Gabriels Pleite mit dem Biosprit

Aus für Beimischungsziel

Gabriels Biosprit-Pläne stehen vor dem Aus – darüber freuen sich Fahrer älterer Autos. Aber zugleich wächst die Kritik am Umweltminister wie am alternativen Kraftstoff an sich. Viel wichtiger sei, den Verbrauch der Fahrzeuge zu senken.

Bundesumweltminister Sigmar Gabriel (SPD) ist nach seiner Ankündigung, gegebenenfalls die angestrebte Beimisch-Quote von Biosprit ins Benzin von zehn Prozent zu kippen, in die Kritik geraten. Die Erhöhung der Biosprit-Beimischung sei eine «klimapolitische Luftnummer» Gabriels, sagte Bayerns Umweltminister Otmar Bernhard (CSU) der «Passauer Neuen Presse». «Biomasse gehört weniger in den Tank, sondern mehr ins Heizkraftwerk.»

Viel wichtiger als die Biosprit-Beimischung seien Kraftstoffeinsparung und Verminderung des Durchschnittsverbrauchs der Fahrzeuge, sagte Bernhard. «Biomasse sollte in erster Linie Lebensmittel sein oder zur Strom- und Wärme-Erzeugung genutzt werden.»

Ähnlich äußerte sich der Sachverständigenrat für Umweltfragen. Sein Generalsekretär Christian Hey sagte der «Neuen Osnabrücker Zeitung», der eigentliche Ansatz müsse sein, «viel leichtere, weniger PS-starke und effizientere Autos» auf den Markt zu bringen. Dies könne viel mehr zum Klimaschutz und zur Versorgungssicherheit beitragen als der Einsatz von Biosprit.

Warten auf Zahlen

Die Grünen-Fraktionsvorsitzende Renate Künast sagte der «Leipziger Volkszeitung», Gabriel sei «an seinem jetzigen Schlamassel selbst Schuld». Aufgabe der Politik sei es, der Wirtschaft einen «ökologischen und sozialen Rahmen zu setzen». Die Zeit freiwilliger Vereinbarungen, die von den Konzernen nie eingehalten würden, sei vorbei.

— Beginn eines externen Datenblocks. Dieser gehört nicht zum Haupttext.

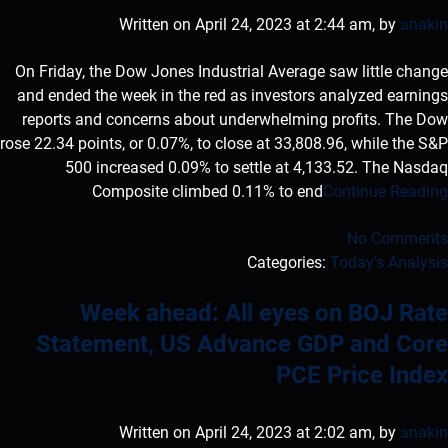
Written on April 24, 2023 at 2:44 am, by
anakin
On Friday, the Dow Jones Industrial Average saw little change
and ended the week in the red as investors analyzed earnings
reports and concerns about underwhelming profits. The Dow
rose 22.34 points, or 0.07%, to close at 33,808.96, while the S&P
500 increased 0.09% to settle at 4,133.52. The Nasdaq
Composite climbed 0.11% to end
Continue Reading
No Comments
Categories:
Today's Analysis
Week ahead: All eyes on BOJ Rate
Statement, US Advance GDP and Core
PCE Price Index
Written on April 24, 2023 at 2:02 am, by
anakin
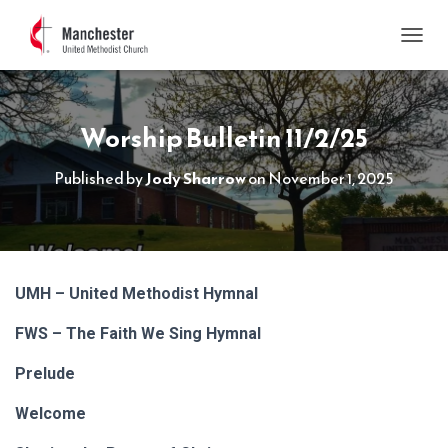
TOGGL
Worship Bulletin 11/2/25
Published by
Jody Sharrow
on
November 1, 2025
UMH – United Methodist Hymnal
FWS – The Faith We Sing Hymnal
Prelude
Welcome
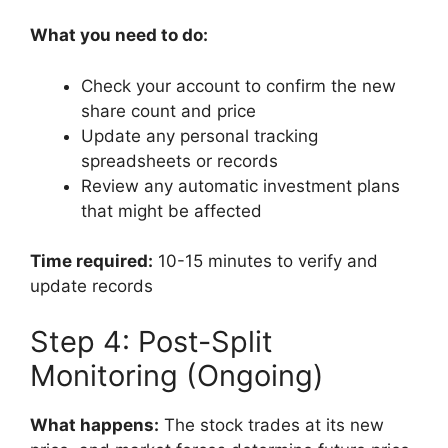
What you need to do:
Check your account to confirm the new
share count and price
Update any personal tracking
spreadsheets or records
Review any automatic investment plans
that might be affected
Time required:
10-15 minutes to verify and
update records
Step 4: Post-Split
Monitoring (Ongoing)
What happens:
The stock trades at its new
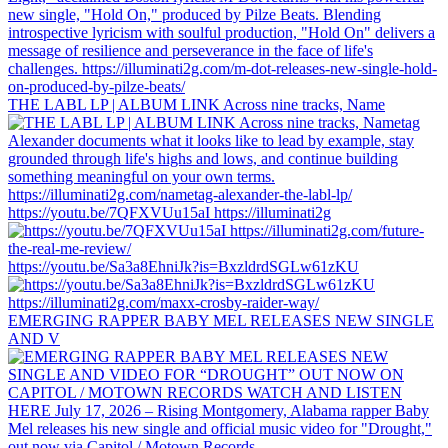
THE LABL LP | ALBUM LINK Across nine tracks, Name
https://youtu.be/7QFXVUu15aI https://illuminati2g
https://youtu.be/Sa3a8EhniJk?is=BxzldrdSGLw61zKU
EMERGING RAPPER BABY MEL RELEASES NEW SINGLE
AND V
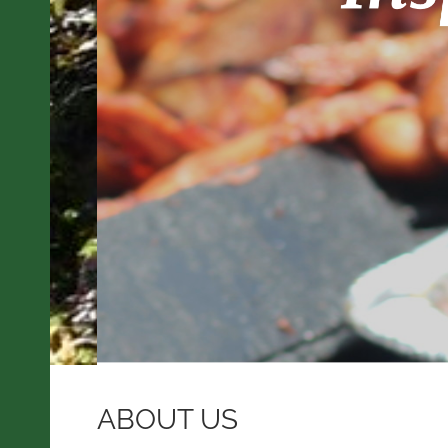
ABOUT US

Fakt ist: Deutschlands Autoindustrie muss die strengen EU-Klimaschutzvorgaben mit einer Schadstoff-Obergrenze von 120 Gramm pro Kilometer erfüllen. Bislang hoffte sie, damit unter Anrechnung des Biosprits zu erreichen. Der Bund für Umwelt und Naturschutz Deutschland (BUND) forderte die Regierung auf, bei den Verbrauchsvorgaben aus Brüssel die Einberechnung von Agrar-Kraftstoffen auszuschließen. Dies sei ein Schlupfloch der Autoindustrie, um ihr Versagen bei der Verbrauchsminderung ihrer Modellflotten zu kaschieren.

Noch wartet Gabriel offizielle Zahlen ab - doch auch schon die Daten, die der ADAC verbreitet, sprechen eine klare Sprache: Der Automobilclub kommt auf mindestens 3,1 Millionen Autos in Deutschland, die die geplante höhere Biosprit-Beimischung ins Benzin nicht vertragen. Deren Fahrer müssten also auf teuren Super-Plus-Kraftstoff umsteigen. Gabriel hatte aber angekündigt, dass er seine Beimischungsziele kippen werde, wenn die Zahl eine Million Fahrzeuge übersteigt. Eine andere Entscheidung dürfe es auch gar nicht geben, sagte ADAC-Präsident Peter Meyer der in Hannover erscheinenden «Neuen Presse».

Rückkehr zur Steuerbefreiung gefordert

Die Beimisch-Quote von zehn Prozent ist damit wohl vom Tisch - was in der Regierung aber noch umstritten ist. Die FDP-Umweltpolitikerin Christel Happach-Kasan forderte Kanzlerin Angela Merkel (CDU) auf, Finanzminister Peer Steinbrück (SPD) zur Ordnung zu rufen. «Er hält halsstarrig an der Beimischungsquote fest, obwohl sich die Bundesregierung dadurch zum 'Totengräber' der deutschen Biokraftstoffbranche macht, die Regenwaldzerstörung forciert und Schäden bei drei Millionen Automobilen zu verantworten hat», sagte die Abgeordnete der Netzeitung.

Happach-Kasan stimmte Gabriels Ankündigung, die Beimischungsziele notfalls fallen zu lassen, ausdrücklich zu. Sie sei «zwingend notwendig», aber nur ein erster Schritt: Die Regierung müsse die «unsinnige Zwangsbeimischung» abschaffen und Rein-Biokraftstoffe wieder von der Steuer befreien, forderte die FDP-Expertin.